Solution: use a separate object for thread coordination; this is the standard practice.
The method notifyAll() is invoked for the Thread object of the terminating thread. This fact is strangely documented in the description of the Thread.join, with the following sentence:
As a thread terminates the this.notifyAll method is invoked. It is recommended that applications not use wait, notify, or notifyAll on Thread instances.
Thus, if you don't explicitly read the description of join, which you don't necessarily have to, you don't get to know the reason for the strange behavior.
You cannot depend on not returning from wait until a notify: "interrupts and spurious wakeups are possible". In general, you should wrap a wait call in a loop while the thread should go on waiting.
If you try your code synchronizing on any object other that ThreadB you will find it never terminates. This is because there is a hidden call to notify.
Although I am not aware of anywhere that this is specified, Thread notifies itself when it ends. This is implicit in the way the join method is implemented. This is the code for join:
public final synchronized void join(long millis)
throws InterruptedException {
long base = System.currentTimeMillis();
long now = 0;
if (millis < 0) {
throw new IllegalArgumentException("timeout value is negative");
}
if (millis == 0) {
while (isAlive()) {
wait(0);
}
} else {
while (isAlive()) {
long delay = millis - now;
if (delay <= 0) {
break;
}
wait(delay);
now = System.currentTimeMillis() - base;
}
}
}
(From the JDK7 source code)
As you can see, the calls to wait only make sense if somewhere there is a call to notify that is called after the thread ends. The same call to notify is what allows your program to terminate.
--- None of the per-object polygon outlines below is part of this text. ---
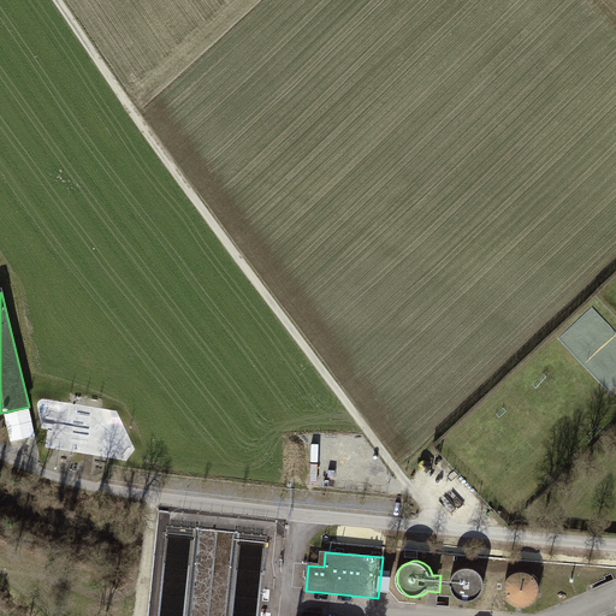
[(451,588),(454,593),(457,598),(462,602),(468,602),(474,602),(479,599),(484,594),(486,590),(486,584),(485,578),(483,573),(478,569),(473,567),(467,567),(461,568),(456,572),(452,576),(451,582),(451,588)]
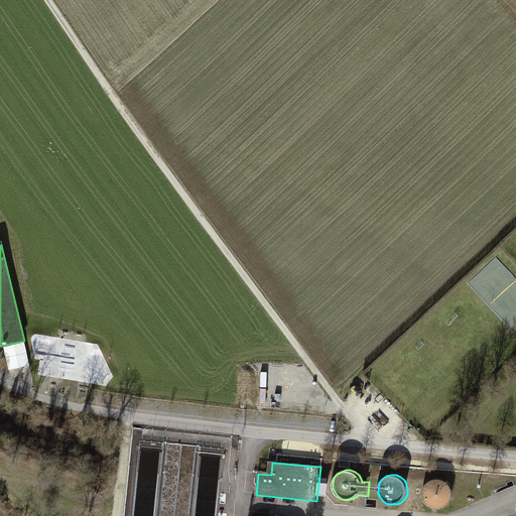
[(421,498),(423,502),(426,506),(431,508),(435,509),(440,509),(445,507),(448,503),(450,499),(452,494),(450,489),(447,485),(443,482),(439,480),(434,480),(429,481),(425,484),(423,488),(421,493),(421,498)]
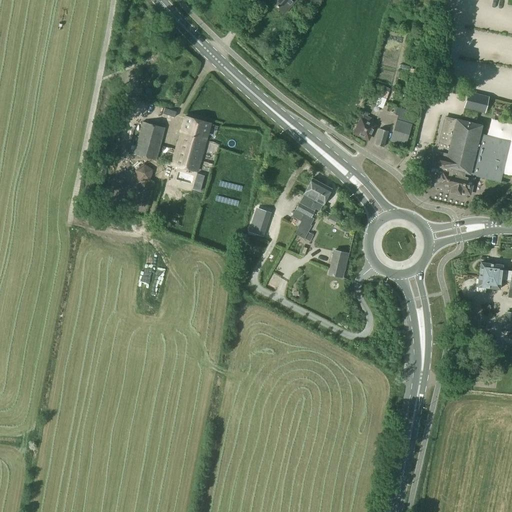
[(269,0),(269,1),(283,14),(295,0),(269,0)]
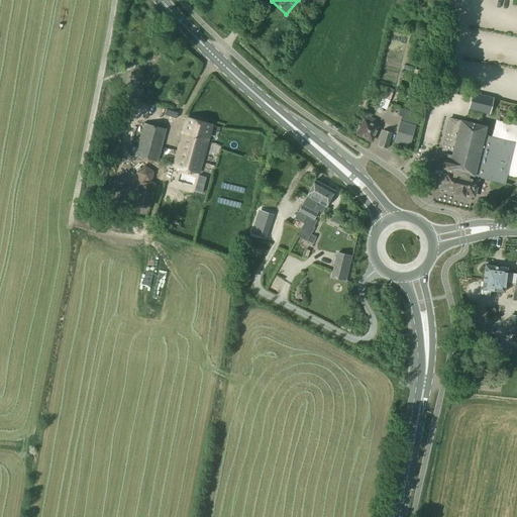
[(394,90),(385,87),(383,92),(384,92),(379,105),(388,107),(394,90)]
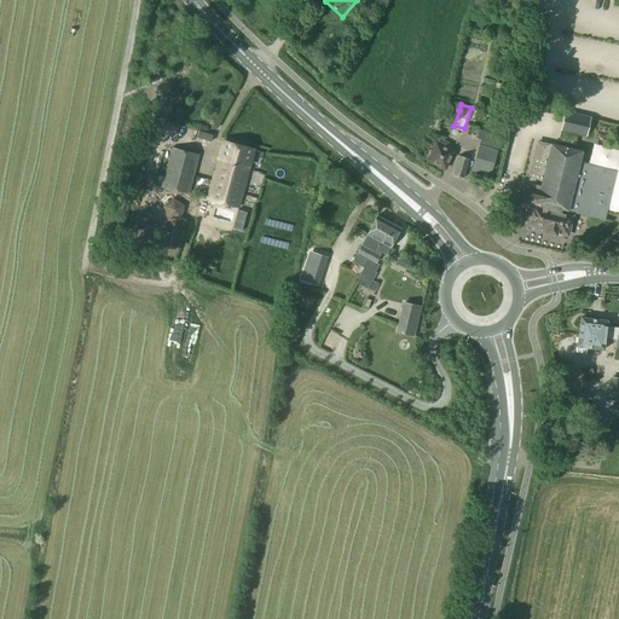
[(566,113),(561,132),(585,138),(590,119),(566,113)]
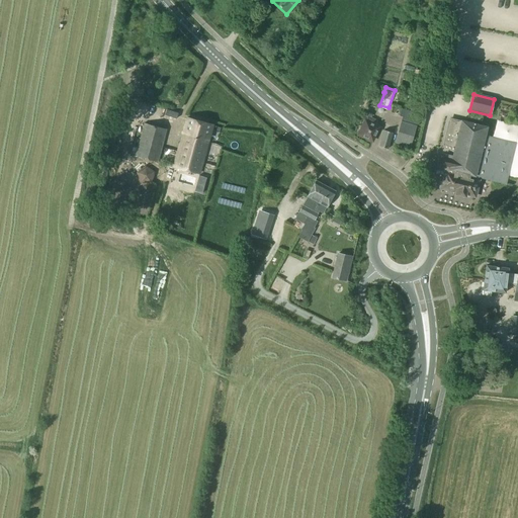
[(403,117),(395,142),(410,146),(417,120),(411,118),(413,112),(402,109),(400,116),(403,117)]
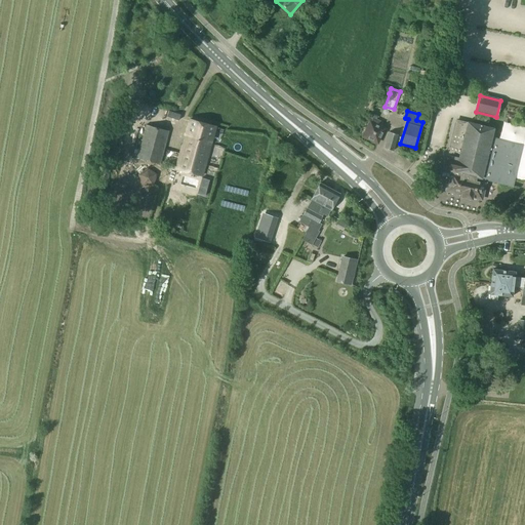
[(380,127),(381,123),(375,120),(377,117),(374,115),(370,123),(370,122),(363,136),(377,143),(378,140),(384,129),(380,127)]
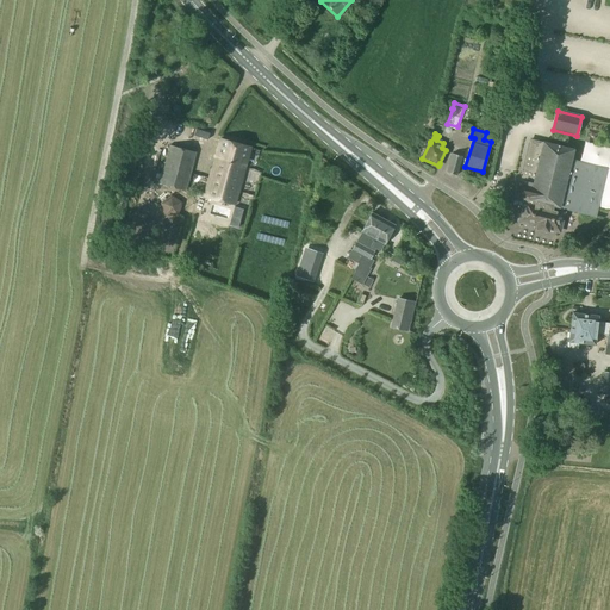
[(219,139),(204,197),(235,205),(250,148),(219,139)]
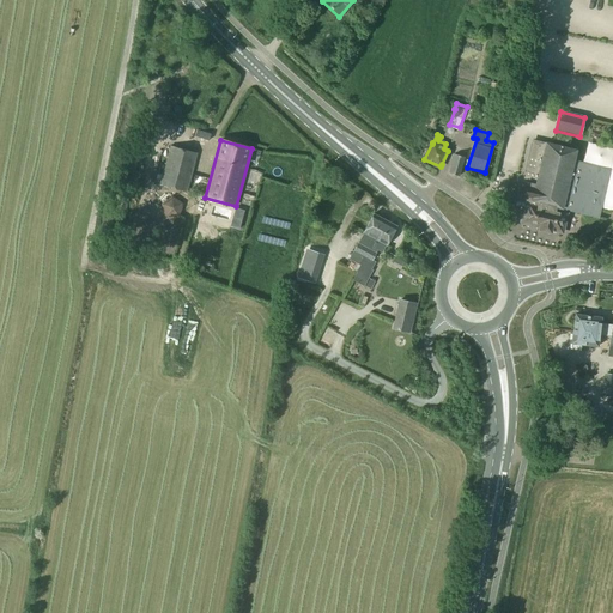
[(560,231),(566,211),(599,219),(611,169),(574,161),(575,161),(575,159),(574,159),(576,151),(562,147),(562,146),(560,146),(560,147),(545,144),(532,141),(522,181),(519,181),(515,198),(528,201),(523,223),(540,226),(539,230),(550,232),(551,230),(560,231)]
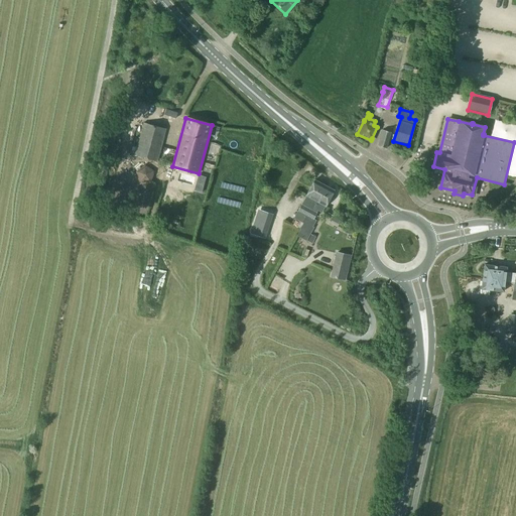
[(134,155),(156,162),(165,129),(143,123),(134,155)]
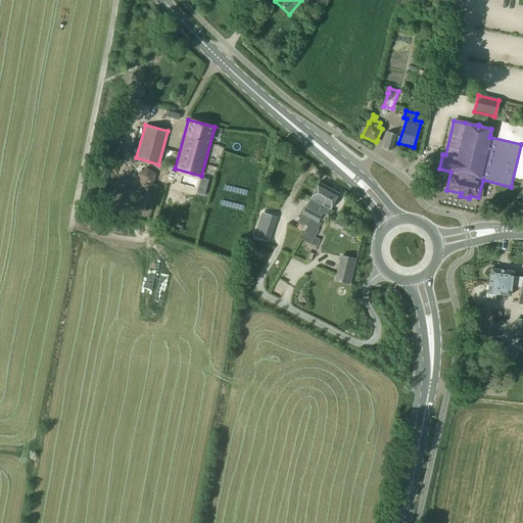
[(391,151),(396,135),(387,132),(383,148),(391,151)]
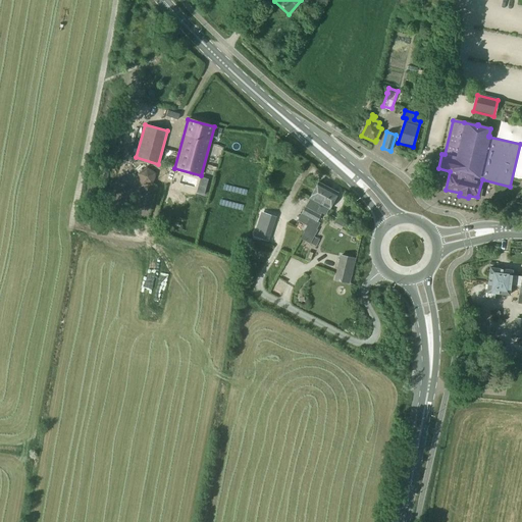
[(146,169),(138,174),(142,184),(151,184),(154,175),(146,169)]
You have nested synchronized {} constructs in the two places. These constructs seem doing something weird: the thread does not react into notify at all and only resumes when ThreadB (b) terminates. Remove this:
public class JavaApplication2 {
public static void main(String[] args) {
ThreadB b = new ThreadB();
b.start();
try {
System.out.println(" ### Waiting for notify");
synchronized (b) {
b.wait();
}
System.out.println(" ### Notified");
} catch (InterruptedException e) {
}
System.out.println("### Total is: " + b.total);
}
}
class ThreadB extends Thread {
int total;
#Override
public void run() {
total += 1;
System.out.println(" *** Ready to notify in 5 secs");
try {
Thread.sleep(5000);
} catch (InterruptedException e) {
}
System.out.println(" *** Notification sent");
synchronized (this) {
notify();
}
System.out.println(" *** 5 sec post notification");
try {
Thread.sleep(5000);
} catch (InterruptedException e) {
}
System.out.println(" *** ThreadB exits");
}
}
The code above probably works correctly: with notify() present the main thread resumes after 5 seconds and before we see the message that ThreadB terminates. With notify() commented out the main thread resumes after 10 seconds and after the message about the termination of the ThreadB because notify() is called anywhay from the other code. Marko Topolnik explains why and from where this "behind the scene" notify() call comes from.
I was doing the same testing on the wait/notify opertaions while reading OCP SE 7, good catch. I think we should let the authoer to explain.